* **Excerpted text**:
════════════════

R/bart_est.R
In causaldrf: Estimating Causal Dose Response Functions

Documented in bart_est

##' The BART estimator
##'
##' This function estimates the ADRF using Bayesian additive regression trees (BART).
##'
##'
##'
##' @param Y is the the name of the outcome variable contained in \code{data}.
##' @param treat is the name of the treatment variable contained in
##' \code{data}.
##' @param outcome_formula is the formula used for fitting the outcome surface.
##' gps is one of the independent variables to use in the outcome_formula. ie.
##' \code{Y ~ treat + X.1 + X.2 + ...} or a variation of this.
##' @param data is a dataframe containing \code{Y}, \code{treat}, and
##' \code{X}.
##' @param grid_val contains the treatment values to be evaluated.
##' @param ... additional arguments to be passed to the bart() outcome function.
##'
##' @details
##' BART is a prediction model that is applicable to many settings, one of which
##'  is causal inference problems.  It is a sum of trees fit, but the influence
##'   of each tree is held back by a regularization prior so that each tree only
##'    contributes a small amount to the overall fit.  Priors are put on the
##'    parameters to avoid overfitting the data and so that no single tree has
##'     a significant influence on the model fit.

════════════════

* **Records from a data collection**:

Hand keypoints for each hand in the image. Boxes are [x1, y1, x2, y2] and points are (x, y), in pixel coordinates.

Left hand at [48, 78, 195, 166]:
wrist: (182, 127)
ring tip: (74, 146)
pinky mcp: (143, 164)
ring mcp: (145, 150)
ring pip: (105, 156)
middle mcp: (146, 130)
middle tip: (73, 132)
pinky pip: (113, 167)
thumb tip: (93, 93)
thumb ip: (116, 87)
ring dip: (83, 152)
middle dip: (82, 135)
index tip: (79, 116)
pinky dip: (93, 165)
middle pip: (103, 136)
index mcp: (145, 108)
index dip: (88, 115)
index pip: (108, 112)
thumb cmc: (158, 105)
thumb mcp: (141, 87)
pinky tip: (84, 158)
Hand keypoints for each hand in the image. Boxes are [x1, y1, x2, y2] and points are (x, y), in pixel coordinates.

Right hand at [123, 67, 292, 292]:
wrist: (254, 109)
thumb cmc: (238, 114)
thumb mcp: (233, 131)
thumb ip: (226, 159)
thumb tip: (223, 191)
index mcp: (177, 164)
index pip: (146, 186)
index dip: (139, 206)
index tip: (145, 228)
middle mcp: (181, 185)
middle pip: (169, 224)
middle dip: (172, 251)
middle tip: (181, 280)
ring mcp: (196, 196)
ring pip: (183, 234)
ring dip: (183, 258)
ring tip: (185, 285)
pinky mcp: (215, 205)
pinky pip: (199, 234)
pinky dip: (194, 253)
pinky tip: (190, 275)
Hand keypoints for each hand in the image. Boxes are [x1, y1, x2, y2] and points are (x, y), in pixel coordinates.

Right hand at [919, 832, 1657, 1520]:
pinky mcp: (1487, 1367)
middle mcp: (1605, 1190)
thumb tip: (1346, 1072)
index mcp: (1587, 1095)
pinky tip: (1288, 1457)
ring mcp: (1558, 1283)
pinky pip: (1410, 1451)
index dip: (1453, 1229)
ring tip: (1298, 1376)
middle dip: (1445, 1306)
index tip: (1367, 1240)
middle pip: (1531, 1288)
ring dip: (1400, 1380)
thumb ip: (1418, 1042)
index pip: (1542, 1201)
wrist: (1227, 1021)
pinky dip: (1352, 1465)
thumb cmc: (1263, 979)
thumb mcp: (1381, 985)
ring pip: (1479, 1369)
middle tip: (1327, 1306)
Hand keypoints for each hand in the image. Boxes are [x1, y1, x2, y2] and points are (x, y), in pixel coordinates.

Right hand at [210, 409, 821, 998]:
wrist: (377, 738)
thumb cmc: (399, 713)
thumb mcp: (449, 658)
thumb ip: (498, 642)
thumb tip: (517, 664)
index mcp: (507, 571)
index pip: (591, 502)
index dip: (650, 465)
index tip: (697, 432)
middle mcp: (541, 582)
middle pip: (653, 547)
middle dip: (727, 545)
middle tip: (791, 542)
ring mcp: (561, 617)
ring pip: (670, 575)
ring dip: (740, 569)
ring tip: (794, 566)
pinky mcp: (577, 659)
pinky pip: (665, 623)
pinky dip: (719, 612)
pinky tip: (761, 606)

════════════════

* **What you have to do**:
Transcribe the part of the bart_est documentation between "##' @param treat" and "to be evaluated.", inclusive.

* **Output for this task**:
##' @param treat is the name of the treatment variable contained in
##' \code{data}.
##' @param outcome_formula is the formula used for fitting the outcome surface.
##' gps is one of the independent variables to use in the outcome_formula. ie.
##' \code{Y ~ treat + X.1 + X.2 + ...} or a variation of this.
##' @param data is a dataframe containing \code{Y}, \code{treat}, and
##' \code{X}.
##' @param grid_val contains the treatment values to be evaluated.